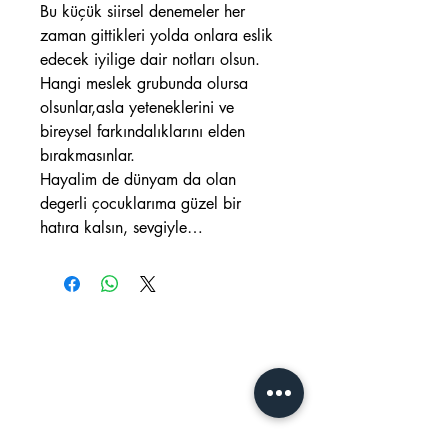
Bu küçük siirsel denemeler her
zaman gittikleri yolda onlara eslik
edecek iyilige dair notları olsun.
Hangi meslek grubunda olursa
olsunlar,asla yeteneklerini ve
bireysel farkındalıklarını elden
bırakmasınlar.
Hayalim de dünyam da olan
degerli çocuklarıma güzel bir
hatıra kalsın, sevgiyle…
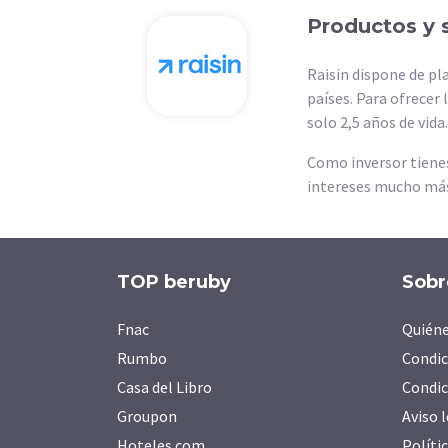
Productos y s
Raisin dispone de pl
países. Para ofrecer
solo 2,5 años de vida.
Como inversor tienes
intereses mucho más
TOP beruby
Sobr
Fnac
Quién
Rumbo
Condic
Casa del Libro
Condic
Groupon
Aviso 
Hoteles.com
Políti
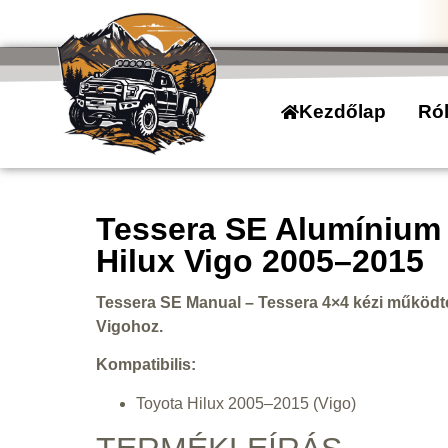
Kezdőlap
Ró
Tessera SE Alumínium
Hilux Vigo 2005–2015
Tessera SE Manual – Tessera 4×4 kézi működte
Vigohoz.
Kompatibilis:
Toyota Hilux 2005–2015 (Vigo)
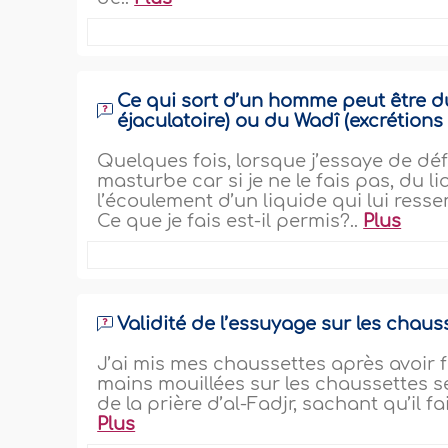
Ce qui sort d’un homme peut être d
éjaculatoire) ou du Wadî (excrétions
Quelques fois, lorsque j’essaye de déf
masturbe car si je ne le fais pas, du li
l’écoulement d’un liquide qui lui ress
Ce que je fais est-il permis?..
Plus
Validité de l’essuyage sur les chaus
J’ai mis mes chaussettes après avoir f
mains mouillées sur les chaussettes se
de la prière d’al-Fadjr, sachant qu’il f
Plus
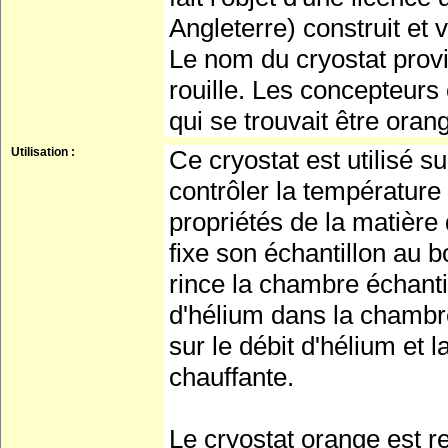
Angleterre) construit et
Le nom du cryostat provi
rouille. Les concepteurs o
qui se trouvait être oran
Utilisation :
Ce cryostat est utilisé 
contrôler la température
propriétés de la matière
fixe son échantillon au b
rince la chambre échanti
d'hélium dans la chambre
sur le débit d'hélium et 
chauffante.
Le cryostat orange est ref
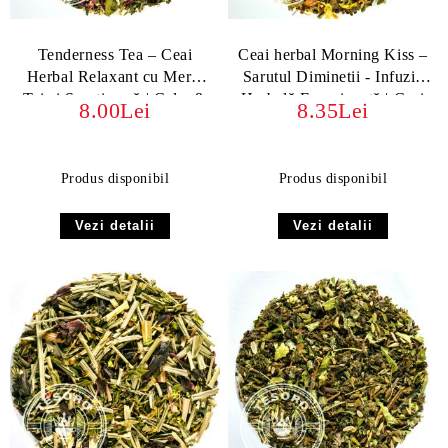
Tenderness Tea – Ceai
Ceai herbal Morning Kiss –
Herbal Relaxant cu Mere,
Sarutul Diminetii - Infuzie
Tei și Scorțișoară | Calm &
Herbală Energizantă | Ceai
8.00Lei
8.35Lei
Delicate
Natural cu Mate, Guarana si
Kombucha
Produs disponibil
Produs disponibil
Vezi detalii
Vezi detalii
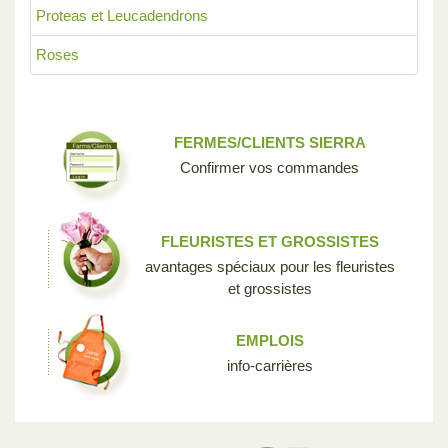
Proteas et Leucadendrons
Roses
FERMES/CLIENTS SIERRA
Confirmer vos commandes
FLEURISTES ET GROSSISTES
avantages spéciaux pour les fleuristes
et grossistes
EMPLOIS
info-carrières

Problem to solve: Report how many lines of the data contain the string "être", treating uppercase and lowercase letters as distinct. Give only the number.

Task result: 2